# Renee Fleming: Favorite DVD recordings



## Sonata (Aug 7, 2010)

So I've casually followed Renee Fleming for a couple of years and own a few of her albums. Lately, after watching her Eugene Onegin, and revisiting my audio recording of Rusalka, I'm currently hooked on Renee.

As much as I loved Onegin, I couldn't on the other hand get into her Rosenkavalier video.No fault of Renee, but Sophie Koch just wasn't working for me. I only watched the first act.

In the future I plan to definitley get Fleming's Rusalka on DVD as well as The Merry Widow. I probably want MORE than that, but those are on my list for sure. I'd love to have some more discussion to load up my Opera Video wishlist  What are your favorite Fleming video performances? Which ones would you avoid?

On a last note, I see she is set to sing Rosenkavalier at the Met again...did she come out of retirement? I thought she was done with opera?


----------



## mountmccabe (May 1, 2013)

This is, more or less, her farewell tour, as she says she'll be done with normal performances of staged opera. Though she's also noted that she may consider a new opera.

She announced that she'd be retiring in the next three years in 2014, so she's on target. And she has cut down recently; before the recent _Der Rosenkavalier_ performances her last staged oper(etta) was _The Merry Widow_ at the Met and in Chicago about a year ago.

Her page on operabase has having performed in about 16 productions over since October 2012.


----------



## nina foresti (Mar 11, 2014)

Smart lady. And what a very difficult thing to do to know just when to pick up your marbles and go home.
She of the velvet throat will go down in history as one of the most beautiful voices on earth.


----------



## Pugg (Aug 8, 2014)

Thais / Le nozze di Figaro/ Otello (both recordings) Armida/ Rusalka/ Capricio /Arabella. 
No particular order.


----------



## DarkAngel (Aug 11, 2010)

Pugg said:


> Thais / Le nozze di Figaro/ Otello (both recordings) Armida/ Rusalka/ Capricio /Arabella.
> No particular order.


The Thais besides being very good has the best custom designed gold gown perhaps ever, certainly in recent times, what a divine entrance by Thais at the party

I find her LA Opera Traviata with Villazon (before voice issues) one of the very best traditional versions, beautiful luxury production available as blu ray...........


----------



## Scopitone (Nov 22, 2015)

DarkAngel said:


> I find her LA Opera Traviata with Villazon (before voice issues) one of the very best traditional versions, beautiful luxury production available as blu ray...........

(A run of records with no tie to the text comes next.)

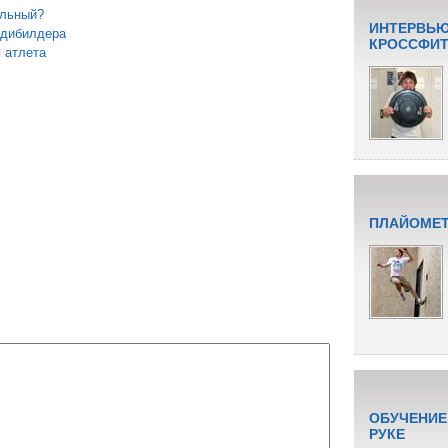
альный?
ИНТЕРВЬЮ
одибилдера
КРОССФИТУ
я атлета
ПЛАЙОМЕТ
ОБУЧЕНИЕ
РУКЕ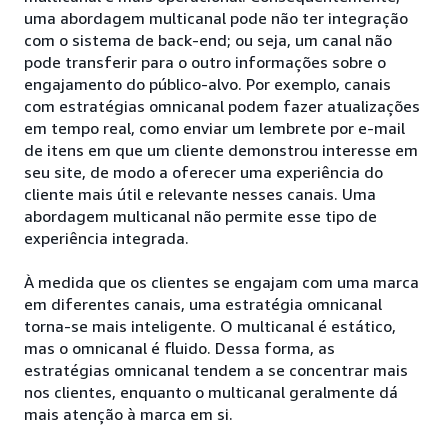
uma abordagem multicanal pode não ter integração
com o sistema de back-end; ou seja, um canal não
pode transferir para o outro informações sobre o
engajamento do público-alvo. Por exemplo, canais
com estratégias omnicanal podem fazer atualizações
em tempo real, como enviar um lembrete por e-mail
de itens em que um cliente demonstrou interesse em
seu site, de modo a oferecer uma experiência do
cliente mais útil e relevante nesses canais. Uma
abordagem multicanal não permite esse tipo de
experiência integrada.
À medida que os clientes se engajam com uma marca
em diferentes canais, uma estratégia omnicanal
torna-se mais inteligente. O multicanal é estático,
mas o omnicanal é fluido. Dessa forma, as
estratégias omnicanal tendem a se concentrar mais
nos clientes, enquanto o multicanal geralmente dá
mais atenção à marca em si.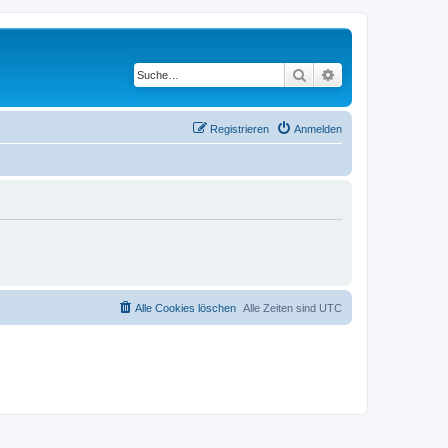
Suche
Erweiterte Suche
Registrieren
Anmelden
Alle Cookies löschen
Alle Zeiten sind
UTC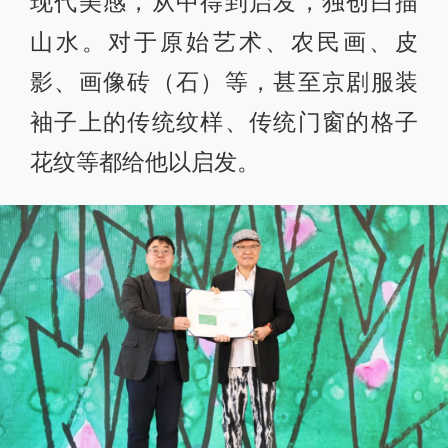
现代美感，从中得到启发，独创白描
山水。对于原始艺术、农民画、皮
影、画像砖（石）等，甚至京剧服装
袖子上的传统纹样、传统门窗的格子
花纹等都给他以启发。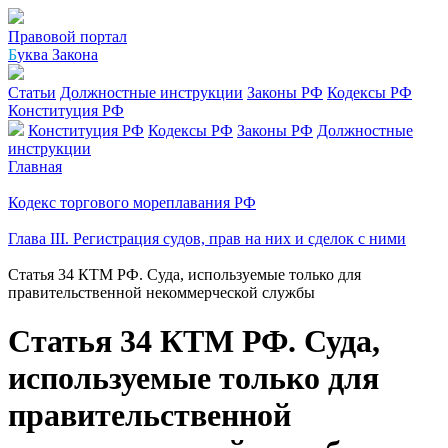
Правовой портал
Б
уква Закона
Статьи
Должностные инструкции
Законы РФ
Кодексы РФ
Конституция РФ
Конституция РФ
Кодексы РФ
Законы РФ
Должностные
инструкции
Главная
Кодекс торгового мореплавания РФ
Глава III. Регистрация судов, прав на них и сделок с ними
Статья 34 КТМ РФ. Суда, используемые только для
правительственной некоммерческой службы
Статья 34 КТМ РФ. Суда,
используемые только для
правительственной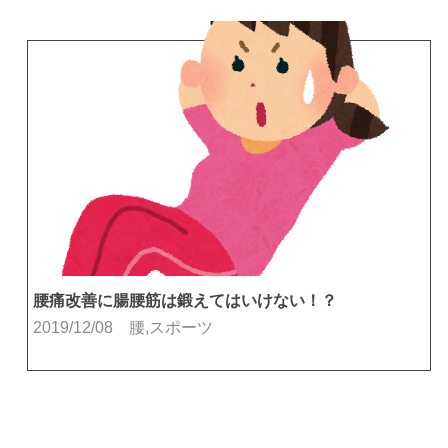
腰痛改善に腸腰筋は鍛えてはいけない！？
2019/12/08
腰,スポーツ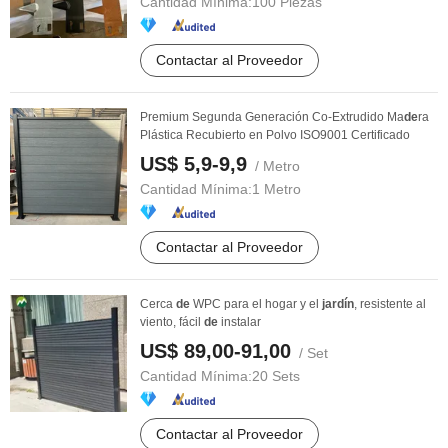
Cantidad Mínima:
100 Piezas
Contactar al Proveedor
Premium Segunda Generación Co-Extrudido Ma
de
ra
Plástica Recubierto en Polvo ISO9001 Certificado
US$ 5,9-9,9
/ Metro
Cantidad Mínima:
1 Metro
Contactar al Proveedor
Cerca
de
WPC para el hogar y el
jardín
, resistente al
viento, fácil
de
instalar
US$ 89,00-91,00
/ Set
Cantidad Mínima:
20 Sets
Contactar al Proveedor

She does Act II with Ramon Vargas on the 2008 Met Opening Night Gala. Don't know if it's on DVD, but it's on Met-on-Demand. (Can we just agree to call that MOD?)

It had me in tears.


----------



## Pugg (Aug 8, 2014)

In addition to DarkAngel.

I must add: I do not agree in the DVD with Villazon, horrible.


----------



## Scopitone (Nov 22, 2015)

How wonderful she looks in that gown!


----------



## Pugg (Aug 8, 2014)

Scopitone said:


> How wonderful she looks in that gown!


That's what's one called Class, capital C.:angel:


----------



## Pugg (Aug 8, 2014)

​
Another very good one!


----------



## Pugg (Aug 8, 2014)

​
Horrible staging but wonderfully sung.


----------